How-To Talk 2: Undergrad/Junior-grad. Yisong Yue [Slides]
Venue: Muenzinger Auditorium (gather.town)
This talk will cover how to write research statements and statements of purpose for grad school and fellowship applications. The talk will feature real statements written by members of the community which the speaker will dissect.
Panel Discussion: Undergrad/Junior-grad. Nika Haghtalab, Anna Karlin, Praneeth Netrapalli
Venue: Muenzinger Auditorium (gather.town)
This is a panel discussion about preparing applications for graduate schools and fellowships. Participants are encouraged to ask the panelists any questions on this topic.
Meet & Greet.
This session is intended to be free time to socialize with senior members of the community as well as other participants. There will be tables where a senior member would be available to seek advice and answer your questions!
Spotlight Talk Abstracts.
- Implicit regularization from optimization algorithms in learning. Suriya Gunasekar. Understanding how optimization algorithms implicitly control capacity of overparametrized models is an active area of research. In this talk, I will overview some results illustrating this phenomenon and enumerate a few promising directions for future research.

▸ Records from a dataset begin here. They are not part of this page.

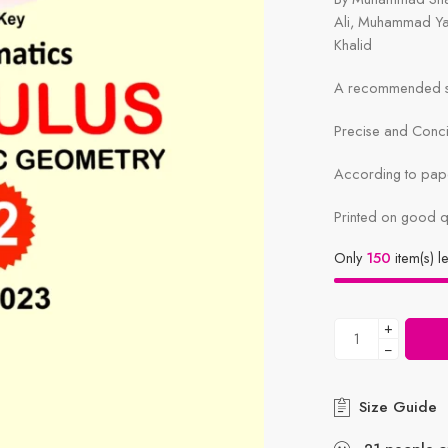
Ali, Muhammad Y
Khalid
A recommended sy
Precise and Conc
According to pape
Printed on good q
Only
150
item(s) le
+
−
Size Guide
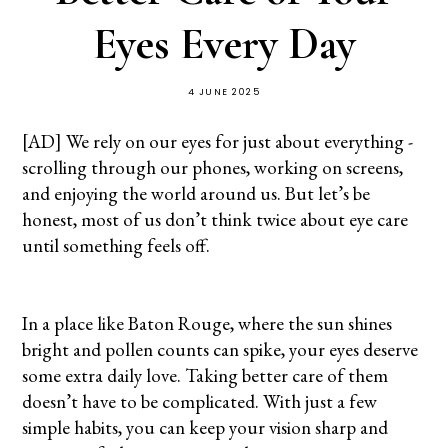
Eyes Every Day
4 JUNE 2025
[AD] We rely on our eyes for just about everything -
scrolling through our phones, working on screens,
and enjoying the world around us. But let’s be
honest, most of us don’t think twice about eye care
until something feels off.
In a place like Baton Rouge, where the sun shines
bright and pollen counts can spike, your eyes deserve
some extra daily love. Taking better care of them
doesn’t have to be complicated. With just a few
simple habits, you can keep your vision sharp and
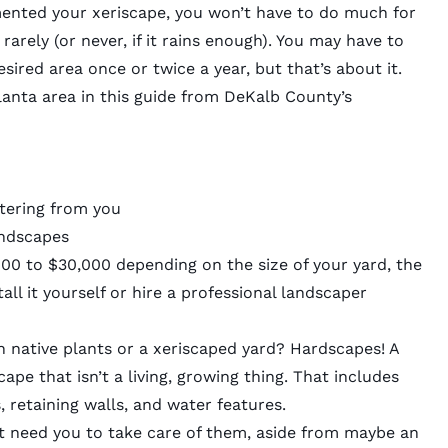
ented your xeriscape, you won’t have to do much for
er rarely (or never, if it rains enough). You may have to
sired area once or twice a year, but that’s about it.
anta area in this
guide
from DeKalb County’s
tering from you
andscapes
0 to $30,000 depending on the size of your yard, the
ll it yourself or hire a professional landscaper
native plants or a xeriscaped yard? Hardscapes! A
pe that isn’t a living, growing thing. That includes
, retaining walls, and water features.
’t need you to take care of them, aside from maybe an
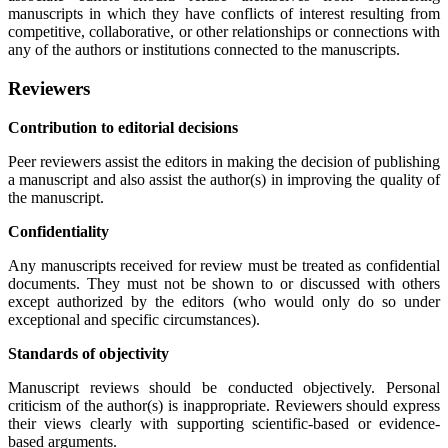
manuscripts in which they have conflicts of interest resulting from
competitive, collaborative, or other relationships or connections with
any of the authors or institutions connected to the manuscripts.
Reviewers
Contribution to editorial decisions
Peer reviewers assist the editors in making the decision of publishing
a manuscript and also assist the author(s) in improving the quality of
the manuscript.
Confidentiality
Any manuscripts received for review must be treated as confidential
documents. They must not be shown to or discussed with others
except authorized by the editors (who would only do so under
exceptional and specific circumstances).
Standards of objectivity
Manuscript reviews should be conducted objectively. Personal
criticism of the author(s) is inappropriate. Reviewers should express
their views clearly with supporting scientific-based or evidence-
based arguments.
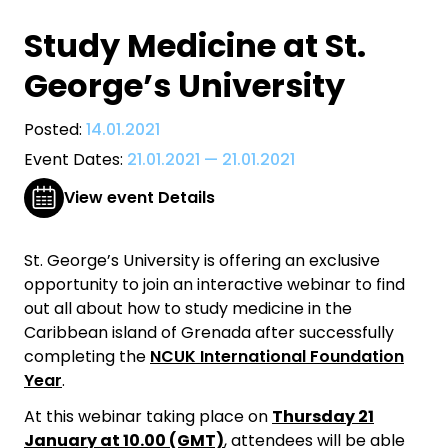
Study Medicine at St.
George’s University
Posted:
14.01.2021
Event Dates:
21.01.2021
—
21.01.2021
View event Details
St. George’s University is offering an exclusive
opportunity to join an interactive webinar to find
out all about how to study medicine in the
Caribbean island of Grenada after successfully
completing the
NCUK International Foundation
Year
.
​At this webinar taking place on
Thursday 21
January at 10.00 (GMT)
, attendees will be able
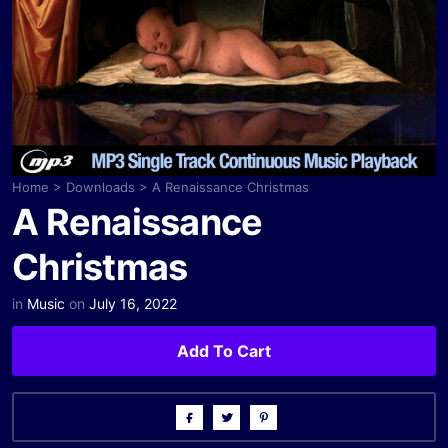
Home
>
Downloads
>
A Renaissance Christmas
A Renaissance
Christmas
in
Music
on
July 16, 2022
Add To Cart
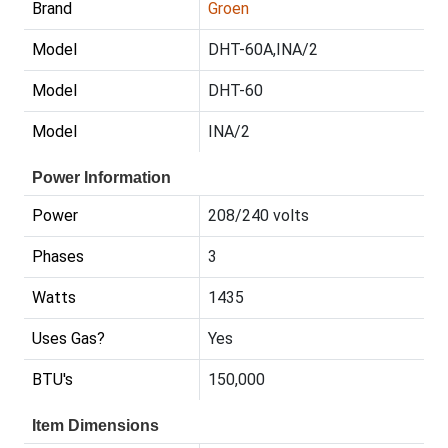
Brand
Groen
Model
DHT-60A,INA/2
Model
DHT-60
Model
INA/2
Power Information
Power
208/240 volts
Phases
3
Watts
1435
Uses Gas?
Yes
BTU's
150,000
Item Dimensions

- Provable Guarantees for Self-Supervised Deep Learning with Spectral Contrastive Loss. Tengyu Ma. Recent works in self-supervised learning have advanced the state-of-the-art by relying on the contrastive learning paradigm, which learns representations by pushing positive pairs, or similar examples from the same class, closer together while keeping negative pairs far apart. Despite the empirical successes, theoretical foundations are limited -- prior analyses assume conditional independence of the positive pairs given the same class label, but recent empirical applications use heavily correlated positive pairs (i.e., data augmentations of the same image). In this talk, I will present a new work that analyzes contrastive learning without assuming conditional independence of positive pairs using a novel concept of the augmentation graph on data. Based on joint work with Jeff Z. Haochen, Colin Wei, Adrien Gaidon: [paper].

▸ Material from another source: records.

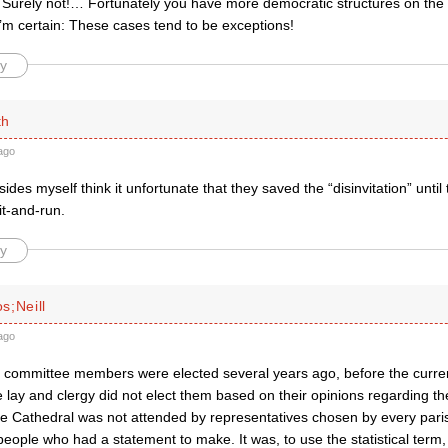
Surely not!… Fortunately you have more democratic structures on the d
’m certain: These cases tend to be exceptions!
y
th
ago
ides myself think it unfortunate that they saved the “disinvitation” until t
it-and-run.
y
s;Neill
ago
 committee members were elected several years ago, before the curren
e lay and clergy did not elect them based on their opinions regarding t
e Cathedral was not attended by representatives chosen by every parish
eople who had a statement to make. It was, to use the statistical term, 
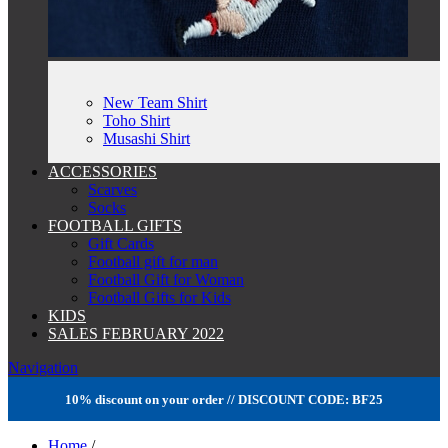
New Team Shirt
Toho Shirt
Musashi Shirt
ACCESSORIES
Scarves
Socks
FOOTBALL GIFTS
Gift Cards
Football gift for man
Football Gift for Woman
Football Gifts for Kids
KIDS
SALES FEBRUARY 2022
Navigation
10% discount on your order // DISCOUNT CODE: BF25
Home
/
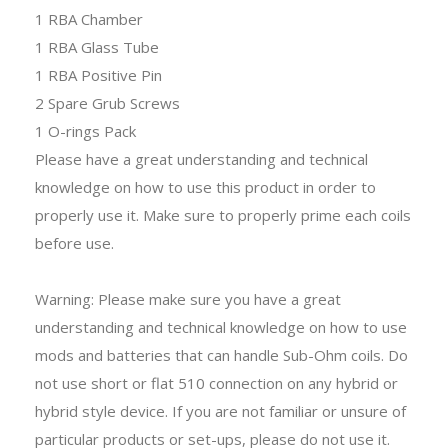
1 RBA Chamber
1 RBA Glass Tube
1 RBA Positive Pin
2 Spare Grub Screws
1 O-rings Pack
Please have a great understanding and technical
knowledge on how to use this product in order to
properly use it. Make sure to properly prime each coils
before use.
Warning: Please make sure you have a great
understanding and technical knowledge on how to use
mods and batteries that can handle Sub-Ohm coils. Do
not use short or flat 510 connection on any hybrid or
hybrid style device. If you are not familiar or unsure of
particular products or set-ups, please do not use it.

- How much data is sufficient to learn high-performing algorithms? Ellen Vitercik. Algorithms often have tunable parameters that have a considerable impact on their runtime and solution quality. A growing body of research has demonstrated that data-driven algorithm design can lead to significant gains in runtime and solution quality. Data-driven algorithm design uses a training set of problem instances sampled from an unknown, application-specific distribution and returns a parameter setting with strong average performance on the training set. We provide a broadly applicable theory for deriving generalization guarantees for data-driven algorithm design, which bound the difference between the algorithm's expected performance and its average performance over the training set. The challenge is that for many combinatorial algorithms, performance is a volatile function of the parameters: slightly perturbing the parameters can cause a cascade of changes in the algorithm’s behavior. Prior research has proved generalization bounds by employing case-by-case analyses of parameterized greedy algorithms, clustering algorithms, integer programming algorithms, and selling mechanisms. We uncover a unifying structure which we use to prove very general guarantees, yet we recover the bounds from prior research. Our guarantees apply whenever an algorithm's performance is a piecewise-constant, -linear, or—more generally—piecewise-structured function of its parameters. As we demonstrate, our theory also implies novel bounds for dynamic programming algorithms used in computational biology and voting mechanisms from economics. This talk is based on joint work with Nina Balcan, Dan DeBlasio, Travis Dick, Carl Kingsford, and Tuomas Sandholm.